‘Watchmen’: All the Slings and Pangs of Outrageous Fortune…Merely Nothing

watchmen1 ‘Watchmen’: All the Slings and Pangs of Outrageous Fortune…Merely Nothing

The topic of superheroes facing their own personal devils is not new. We’ve seen it many times before. Hancock has seen his kind many times over. The purportedly unfilmable graphic book recently turned into a film is proof that humans will always try to demystify superheroes if only it fulfills their desire to explain the extraordinary challenges they, themselves, encounter in their nondescript lives. The conflicts and troubles of not-so-human beings in ‘Watchmen’ offer this kind of giddy pleasure.

The deconstruction of the superhero is elaborated well enough in the neo-noir film about not-too-distant America. It is almost uncanny that the themes of neurosis, bad habits, sad endings, misuse of science and technology, frightening governmental control, and abuse of power are all placed under the purview of superheroism.

By and large, ‘Watchmen’ is all about ensuring the preservation of humanity, even if that means tons of crab mentality, decimating the competition, and a generous heaping of vigilantism.

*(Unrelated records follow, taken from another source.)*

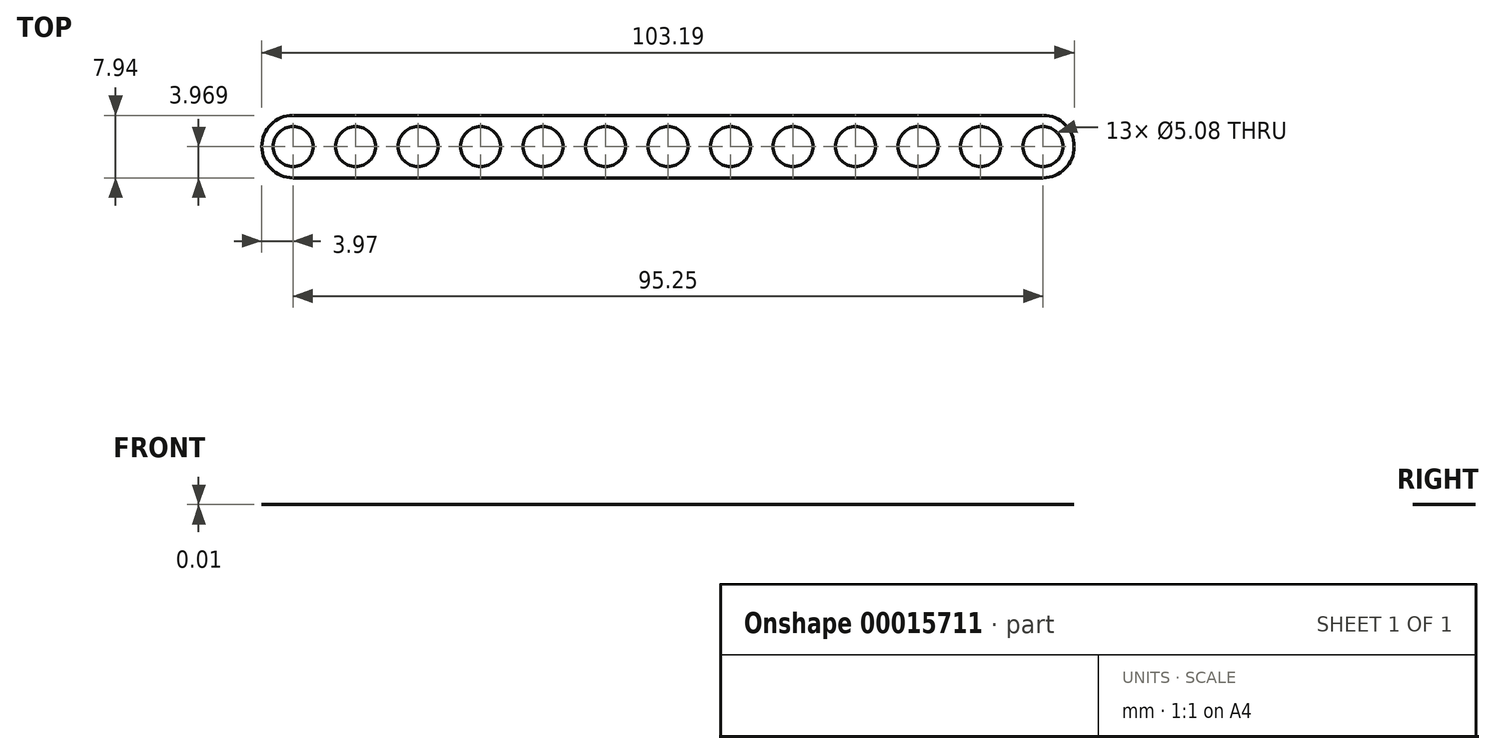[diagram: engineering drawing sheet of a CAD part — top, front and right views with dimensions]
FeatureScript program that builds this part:
annotation { "Feature Type Name" : "Feature", "Feature Type Description" : "" }
export const myFeature = defineFeature(function(context is Context, id is Id, definition is map)
    precondition{}
    {
        {
            var Q0;
            Q0=qCreatedBy(makeId("Top.planeOp"),FACE);
            var sketch = newSketch(context, id + "F0", { "sketchPlane" : qUnion([Q0])});
            skLineSegment(sketch, "E0.bottom", {"start": v(0, 0) * mm, "end": v(95.25, 0) * mm});
            skLineSegment(sketch, "E0.top", {"start": v(0, 7.94) * mm, "end": v(95.25, 7.94) * mm});
            skLineSegment(sketch, "E0.left", {"start": v(0, 0) * mm, "end": v(0, 7.94) * mm});
            skLineSegment(sketch, "E0.right", {"start": v(95.25, 0) * mm, "end": v(95.25, 7.94) * mm});
            skLineSegment(sketch, "E1", {"start": v(7.94, 3.97) * mm, "end": v(15.88, 3.97) * mm});
            skCircle(sketch, "E2", {"center": v(15.88, 3.97) * mm, "radius": 2.54 * mm});
            skCircle(sketch, "E3", {"center": v(7.94, 3.97) * mm, "radius": 2.54 * mm});
            skCircle(sketch, "E4", {"center": v(0, 3.97) * mm, "radius": 2.54 * mm});
            skLineSegment(sketch, "E5", {"start": v(7.94, 3.97) * mm, "end": v(0, 3.97) * mm});
            skArc(sketch, "E6", {"start": v(95.25, 0) * mm, "mid": v(99.22, 3.97) * mm, "end": v(95.25, 7.94) * mm});
            skArc(sketch, "E7", {"start": v(0, 7.94) * mm, "mid": v(-3.97, 3.97) * mm, "end": v(0, 0) * mm});
            skLineSegment(sketch, "E8", {"start": v(15.88, 3.97) * mm, "end": v(23.81, 3.97) * mm, "construction": true});
            skLineSegment(sketch, "E9", {"start": v(23.81, 3.97) * mm, "end": v(31.75, 3.97) * mm, "construction": true});
            skLineSegment(sketch, "E10", {"start": v(31.75, 3.97) * mm, "end": v(39.69, 3.97) * mm, "construction": true});
            skLineSegment(sketch, "E11", {"start": v(39.69, 3.97) * mm, "end": v(47.62, 3.97) * mm, "construction": true});
            skLineSegment(sketch, "E12", {"start": v(47.62, 3.97) * mm, "end": v(55.56, 3.97) * mm, "construction": true});
            skLineSegment(sketch, "E13", {"start": v(55.56, 3.97) * mm, "end": v(63.5, 3.97) * mm, "construction": true});
            skLineSegment(sketch, "E14", {"start": v(63.5, 3.97) * mm, "end": v(71.44, 3.97) * mm, "construction": true});
            skLineSegment(sketch, "E15", {"start": v(71.44, 3.97) * mm, "end": v(79.38, 3.97) * mm, "construction": true});
            skLineSegment(sketch, "E16", {"start": v(79.38, 3.97) * mm, "end": v(87.31, 3.97) * mm, "construction": true});
            skLineSegment(sketch, "E17", {"start": v(87.31, 3.97) * mm, "end": v(95.25, 3.97) * mm, "construction": true});
            skCircle(sketch, "E18", {"center": v(23.81, 3.97) * mm, "radius": 2.54 * mm});
            skCircle(sketch, "E19", {"center": v(31.75, 3.97) * mm, "radius": 2.54 * mm});
            skCircle(sketch, "E20", {"center": v(39.69, 3.97) * mm, "radius": 2.54 * mm});
            skCircle(sketch, "E21", {"center": v(47.62, 3.97) * mm, "radius": 2.54 * mm});
            skCircle(sketch, "E22", {"center": v(55.56, 3.97) * mm, "radius": 2.54 * mm});
            skCircle(sketch, "E23", {"center": v(63.5, 3.97) * mm, "radius": 2.54 * mm});
            skCircle(sketch, "E24", {"center": v(71.44, 3.97) * mm, "radius": 2.54 * mm});
            skCircle(sketch, "E25", {"center": v(79.38, 3.97) * mm, "radius": 2.54 * mm});
            skCircle(sketch, "E26", {"center": v(87.31, 3.97) * mm, "radius": 2.54 * mm});
            skCircle(sketch, "E27", {"center": v(95.25, 3.97) * mm, "radius": 2.54 * mm});
            skSolve(sketch);
        }
        {
            var Q0;
            Q0=qSketchRegion(id+"F0",true);
            extrude(context, id + "F1", {"entities" : qUnion([Q0]), "depth" : 5 / 406.4 * mm});
        }
    });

In the end, the big-budgeted ‘Watchmen’ is a combination of superb art direction and acting that sounds like a first amateur read-through straight from the pages of the comic book. It is nothing but the graphic novel that has merely morphed into multi-frames for motion.

One can also look at it as a 163-minute festival of violence with an unusual style of musical scoring, or a fabulously-dressed airhead.

Alas, ‘the times they are a-changing’ the film is not.